Apart from Kamshet, Arambol and Anjuna in Goa, too, offer some of the best tandem rides that allow you to fly over the beaches. Panchgani in Maharashtra, Nandi Hills in Bangalore and Manali in Himachal Pradesh are other popular options. A tandem ride can cost around Rs 3,000 for 15 minutes.
A number of paragliding fatalities reported in the media may have put the sport under a cloud, but most veteran flyers insist that paragliding is as safe as driving a car or walking on the road — provided you learn it right and practise it correctly. “Of course, there’s an element of risk involved, but most accidents happen because flyers throw caution out of the window,” says Manoj Roy, secretary general of the Paragliding Association of India (PAI), which was formed by the pilots community to promote, develop, control and regulate paragliding and paramotoring in India.

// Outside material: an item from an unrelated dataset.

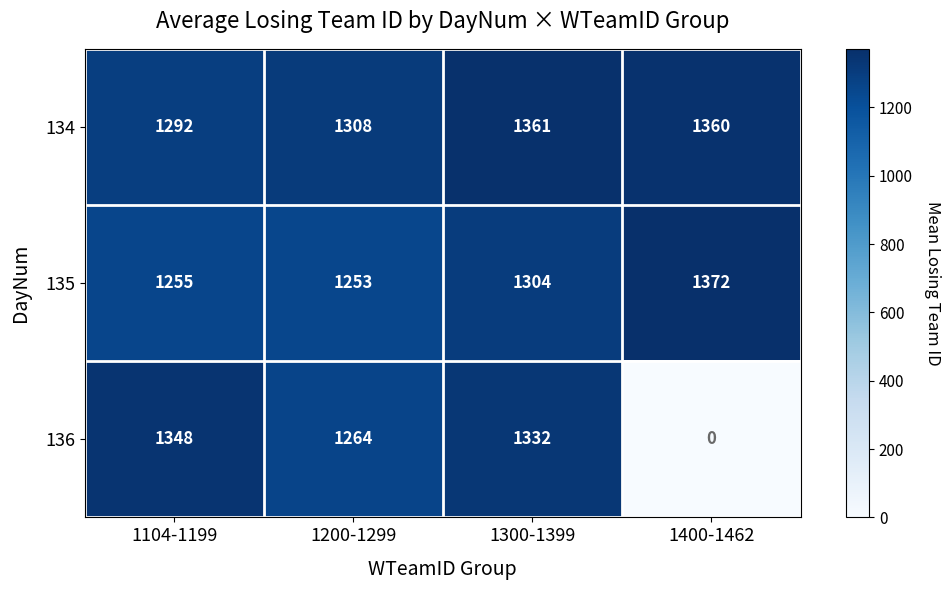

Reading left to right, extract all data points from this chart.

134: 1292	1308	1361	1360
135: 1255	1253	1304	1372
136: 1348	1264	1332	0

Roy feels mishaps happen when people opt for unprofessional “tour operators” rather than qualified flyers to learn or take a tandem ride. India may be opening up to paragliding and has immense potential to develop the sport because of relatively steady weather conditions, but there’s lack of checks and government regulations. So, Roy cautions adventure enthusiasts to be very careful about who they learn from and fly with. “PAI is trying to streamline training and infrastructure guidelines for learning and practising. It has also formed a set of guidelines for tandem paragliding. These will be implemented from December 14,” says Roy.
The authority is in talks with various state governments, sports authorities and the aviation ministry to implement a certification and a rating system so that more people can take to the sport without having to fear for their safety.